Scraping by natural language, not XPath archaeology
A Python library that lets you point an LLM at a website and ask for what you want, instead of hand-crafting selectors.

What it does ScrapeGraphAI is a Python scraping library built around LLMs and “direct graph logic” — essentially, pipelines of nodes that fetch, parse, and extract data based on natural-language prompts. You tell it what you want from a page (or local HTML/JSON/Markdown file), and it returns structured output. It also handles multi-page search scraping, script generation, and even text-to-speech output if you need it.

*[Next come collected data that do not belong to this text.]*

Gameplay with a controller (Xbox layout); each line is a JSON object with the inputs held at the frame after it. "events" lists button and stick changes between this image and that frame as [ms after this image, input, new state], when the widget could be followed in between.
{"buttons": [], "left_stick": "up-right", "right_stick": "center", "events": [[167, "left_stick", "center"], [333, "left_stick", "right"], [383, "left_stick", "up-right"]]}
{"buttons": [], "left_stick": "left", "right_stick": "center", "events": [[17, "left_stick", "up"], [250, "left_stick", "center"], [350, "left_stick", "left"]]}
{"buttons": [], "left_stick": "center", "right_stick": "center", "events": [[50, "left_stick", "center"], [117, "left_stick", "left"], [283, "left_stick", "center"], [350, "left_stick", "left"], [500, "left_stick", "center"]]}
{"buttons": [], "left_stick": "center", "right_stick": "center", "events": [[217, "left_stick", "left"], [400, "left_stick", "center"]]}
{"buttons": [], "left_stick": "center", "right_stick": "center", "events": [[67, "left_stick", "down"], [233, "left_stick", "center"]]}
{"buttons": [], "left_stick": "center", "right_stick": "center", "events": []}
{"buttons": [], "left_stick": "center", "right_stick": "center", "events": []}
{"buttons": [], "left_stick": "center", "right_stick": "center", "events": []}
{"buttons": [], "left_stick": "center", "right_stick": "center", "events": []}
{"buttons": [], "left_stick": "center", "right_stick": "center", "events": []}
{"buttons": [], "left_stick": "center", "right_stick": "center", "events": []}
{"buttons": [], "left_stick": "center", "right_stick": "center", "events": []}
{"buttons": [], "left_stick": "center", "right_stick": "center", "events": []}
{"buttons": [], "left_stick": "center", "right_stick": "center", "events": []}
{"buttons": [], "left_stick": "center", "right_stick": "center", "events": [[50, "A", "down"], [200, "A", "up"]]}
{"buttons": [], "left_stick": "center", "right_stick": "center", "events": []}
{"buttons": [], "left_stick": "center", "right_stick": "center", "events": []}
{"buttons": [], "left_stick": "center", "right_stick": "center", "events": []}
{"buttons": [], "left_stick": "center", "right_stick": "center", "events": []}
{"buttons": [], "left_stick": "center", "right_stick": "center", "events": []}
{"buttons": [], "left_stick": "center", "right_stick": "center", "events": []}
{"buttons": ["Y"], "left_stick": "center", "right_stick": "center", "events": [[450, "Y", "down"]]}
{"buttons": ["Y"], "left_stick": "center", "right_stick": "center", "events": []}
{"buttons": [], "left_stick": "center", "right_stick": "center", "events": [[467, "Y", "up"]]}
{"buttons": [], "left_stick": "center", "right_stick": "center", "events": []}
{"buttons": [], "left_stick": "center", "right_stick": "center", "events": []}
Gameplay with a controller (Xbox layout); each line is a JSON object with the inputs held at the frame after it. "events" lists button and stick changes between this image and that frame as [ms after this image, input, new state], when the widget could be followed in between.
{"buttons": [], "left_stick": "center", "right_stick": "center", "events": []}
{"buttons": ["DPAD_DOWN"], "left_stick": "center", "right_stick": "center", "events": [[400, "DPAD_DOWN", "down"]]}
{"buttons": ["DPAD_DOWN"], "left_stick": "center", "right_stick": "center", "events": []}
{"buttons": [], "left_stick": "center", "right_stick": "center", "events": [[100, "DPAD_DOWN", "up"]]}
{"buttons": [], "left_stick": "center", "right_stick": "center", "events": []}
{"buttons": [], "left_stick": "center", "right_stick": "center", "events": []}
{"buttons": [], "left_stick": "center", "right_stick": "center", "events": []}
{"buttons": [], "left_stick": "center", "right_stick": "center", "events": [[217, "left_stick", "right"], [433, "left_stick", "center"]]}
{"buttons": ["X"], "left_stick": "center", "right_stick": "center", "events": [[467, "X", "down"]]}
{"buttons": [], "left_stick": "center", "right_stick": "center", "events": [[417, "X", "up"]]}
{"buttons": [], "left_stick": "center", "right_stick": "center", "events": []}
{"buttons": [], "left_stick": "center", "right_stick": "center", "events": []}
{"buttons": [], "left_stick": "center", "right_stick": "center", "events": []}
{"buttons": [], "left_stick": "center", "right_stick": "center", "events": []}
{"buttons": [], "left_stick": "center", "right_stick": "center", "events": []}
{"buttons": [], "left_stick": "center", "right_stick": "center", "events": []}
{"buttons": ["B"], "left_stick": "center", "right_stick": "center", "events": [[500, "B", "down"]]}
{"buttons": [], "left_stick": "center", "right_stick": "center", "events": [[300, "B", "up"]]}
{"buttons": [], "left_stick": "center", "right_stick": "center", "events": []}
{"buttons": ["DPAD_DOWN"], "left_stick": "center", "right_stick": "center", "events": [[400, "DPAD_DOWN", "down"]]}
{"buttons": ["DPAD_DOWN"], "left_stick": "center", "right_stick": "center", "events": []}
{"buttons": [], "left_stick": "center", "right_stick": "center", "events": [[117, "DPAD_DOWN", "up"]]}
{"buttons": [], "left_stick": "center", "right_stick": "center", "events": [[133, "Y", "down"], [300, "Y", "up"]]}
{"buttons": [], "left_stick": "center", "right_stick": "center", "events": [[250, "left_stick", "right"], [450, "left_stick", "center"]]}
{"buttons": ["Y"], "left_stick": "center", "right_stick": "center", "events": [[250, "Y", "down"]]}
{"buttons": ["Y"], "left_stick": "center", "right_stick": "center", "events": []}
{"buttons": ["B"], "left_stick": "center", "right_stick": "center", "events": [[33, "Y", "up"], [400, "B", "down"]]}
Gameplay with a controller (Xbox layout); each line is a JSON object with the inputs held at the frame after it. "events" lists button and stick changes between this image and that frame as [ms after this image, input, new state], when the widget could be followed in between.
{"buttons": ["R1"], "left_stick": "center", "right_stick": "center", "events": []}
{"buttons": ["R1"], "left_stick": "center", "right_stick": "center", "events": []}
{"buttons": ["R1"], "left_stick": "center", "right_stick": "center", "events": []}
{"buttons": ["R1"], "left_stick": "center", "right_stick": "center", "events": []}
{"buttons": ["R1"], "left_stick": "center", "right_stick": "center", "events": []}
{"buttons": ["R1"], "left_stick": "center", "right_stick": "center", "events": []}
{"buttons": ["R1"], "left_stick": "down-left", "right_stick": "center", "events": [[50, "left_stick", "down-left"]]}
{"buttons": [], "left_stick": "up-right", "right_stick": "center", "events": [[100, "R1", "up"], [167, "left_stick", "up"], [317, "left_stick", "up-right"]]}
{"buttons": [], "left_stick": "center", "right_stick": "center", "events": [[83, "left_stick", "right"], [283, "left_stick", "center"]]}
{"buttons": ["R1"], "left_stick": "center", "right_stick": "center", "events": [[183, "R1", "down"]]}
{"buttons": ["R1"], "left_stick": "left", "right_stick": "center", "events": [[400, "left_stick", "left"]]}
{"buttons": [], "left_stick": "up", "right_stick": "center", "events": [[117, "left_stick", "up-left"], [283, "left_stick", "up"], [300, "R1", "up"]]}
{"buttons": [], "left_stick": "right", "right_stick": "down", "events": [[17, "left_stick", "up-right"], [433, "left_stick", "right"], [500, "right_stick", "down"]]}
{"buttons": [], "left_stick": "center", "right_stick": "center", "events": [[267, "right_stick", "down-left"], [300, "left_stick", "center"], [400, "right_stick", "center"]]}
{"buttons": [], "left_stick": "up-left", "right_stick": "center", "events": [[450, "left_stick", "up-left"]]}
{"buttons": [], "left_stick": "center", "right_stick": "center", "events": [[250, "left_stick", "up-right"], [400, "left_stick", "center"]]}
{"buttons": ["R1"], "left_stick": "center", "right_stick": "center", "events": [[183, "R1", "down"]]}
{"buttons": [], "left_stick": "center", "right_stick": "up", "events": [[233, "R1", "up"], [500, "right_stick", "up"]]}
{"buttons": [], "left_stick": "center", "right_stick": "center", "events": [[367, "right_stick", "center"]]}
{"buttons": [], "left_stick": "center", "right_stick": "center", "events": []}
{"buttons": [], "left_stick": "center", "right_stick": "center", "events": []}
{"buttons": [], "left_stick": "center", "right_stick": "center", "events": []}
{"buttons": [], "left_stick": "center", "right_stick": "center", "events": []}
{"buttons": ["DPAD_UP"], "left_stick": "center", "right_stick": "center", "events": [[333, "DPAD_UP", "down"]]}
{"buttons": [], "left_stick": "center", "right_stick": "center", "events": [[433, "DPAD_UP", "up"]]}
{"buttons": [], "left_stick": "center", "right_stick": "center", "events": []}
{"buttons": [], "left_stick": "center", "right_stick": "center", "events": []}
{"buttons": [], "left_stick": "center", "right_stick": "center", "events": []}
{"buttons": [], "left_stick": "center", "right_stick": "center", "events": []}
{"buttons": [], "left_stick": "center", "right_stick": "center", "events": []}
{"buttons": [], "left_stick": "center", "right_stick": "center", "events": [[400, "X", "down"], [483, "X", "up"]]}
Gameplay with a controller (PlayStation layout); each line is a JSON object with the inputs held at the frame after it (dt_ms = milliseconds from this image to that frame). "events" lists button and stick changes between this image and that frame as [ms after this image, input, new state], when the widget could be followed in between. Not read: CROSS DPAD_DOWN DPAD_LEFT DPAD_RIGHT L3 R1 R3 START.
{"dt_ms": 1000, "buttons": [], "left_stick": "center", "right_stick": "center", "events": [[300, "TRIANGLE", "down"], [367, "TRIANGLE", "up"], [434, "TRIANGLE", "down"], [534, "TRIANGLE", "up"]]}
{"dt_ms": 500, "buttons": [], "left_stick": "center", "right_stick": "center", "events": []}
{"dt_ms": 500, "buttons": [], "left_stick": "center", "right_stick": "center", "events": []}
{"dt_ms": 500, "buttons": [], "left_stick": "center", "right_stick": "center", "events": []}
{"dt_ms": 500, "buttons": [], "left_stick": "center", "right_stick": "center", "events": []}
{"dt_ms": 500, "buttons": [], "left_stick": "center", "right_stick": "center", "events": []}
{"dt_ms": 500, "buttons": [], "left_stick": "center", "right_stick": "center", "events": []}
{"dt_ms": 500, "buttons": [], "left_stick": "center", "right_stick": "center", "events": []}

The interesting bit The “graph” abstraction is the hook: each scraping task is a directed pipeline (SmartScraperGraph, SearchGraph, etc.) where LLM calls can run in parallel in the “multi” variants. The library sits on top of Playwright for fetching and supports a wide range of LLM backends — from OpenAI and Groq to local Ollama models — without changing your pipeline code, just the config dict.
Key highlights
- Prompt-driven extraction: no CSS selectors or regex required in the basic case
- Six built-in pipeline types, from single-page scrapers to search-result aggregators and Python-script generators
- Pluggable LLM backends: OpenAI, Azure, Gemini, Groq, MiniMax, or local models via Ollama
- Parallel execution support via “multi” graph variants
- Integrations with LangChain, LlamaIndex, Crew.ai, and low-code tools like Zapier, n8n, Bubble
- Also available as a hosted API with Python and Node.js SDKs
Caveats
- Requires Playwright installation separately (
playwright install) for website fetching - Collects anonymous telemetry by default; opt-out via environment variable
- The README’s “5 lines of code” pitch at the top links to a commercial hosted version, not the open-source library
Verdict Worth a look if you maintain brittle scrapers that break every time a site redesigns, or if you want non-technical team members to specify extraction tasks. Skip it if you need deterministic, low-latency scraping without LLM costs and failure modes.